Textauszug:
--
Bürgermeister Steffen Apelt (CDU) bilanziert im MAZ-Interview das Zusammenwachsen der vier Stadtteile und zeigt die Entwicklungsperspektiven auf – auch mit Blick auf die Nachbargemeinde Birkenwerder.

Hohen Neuendorf. Zum 6. Dezember 1993 fusionierten die Nachbargemeinden Bergfelde und Borgsdorf mit Hohen Neuendorf. Die Einwohner von Birkenwerder stimmten in einer Volksbefragung gegen eine Fusion. Die Gemeinde Stolpe wurde mit Wirkung vom 26. Oktober 2003 in die Stadt eingemeindet. Im Jahr 1999 wurde Hohen Neuendorf das Stadtrecht verliehen. Vor diesem Hintergrund gab Bürgermeister Steffen Apelt (CDU) der MAZ ein Interview.

Herr Apelt, wie gut sind die Stadtteile aus Ihrer Sicht inzwischen zusammengewachsen?
--
Datenauszug:
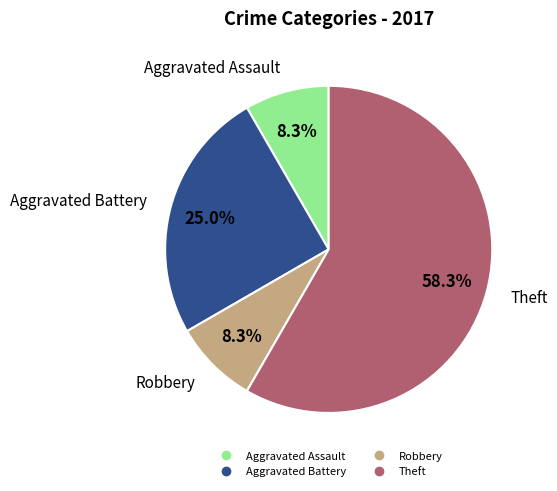

Is there a majority slice in this chart?

Yes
--
Aufgabe:
Schreib aus dem Text über Hohen Neuendorf alles von „Hohen Neuendorf. Zum 6.“ bis hinunter zu „MAZ ein Interview.“ wortgetreu ab. Die Zeilen werden hier nicht gebraucht.

Deine Antwort:
Hohen Neuendorf. Zum 6. Dezember 1993 fusionierten die Nachbargemeinden Bergfelde und Borgsdorf mit Hohen Neuendorf. Die Einwohner von Birkenwerder stimmten in einer Volksbefragung gegen eine Fusion. Die Gemeinde Stolpe wurde mit Wirkung vom 26. Oktober 2003 in die Stadt eingemeindet. Im Jahr 1999 wurde Hohen Neuendorf das Stadtrecht verliehen. Vor diesem Hintergrund gab Bürgermeister Steffen Apelt (CDU) der MAZ ein Interview.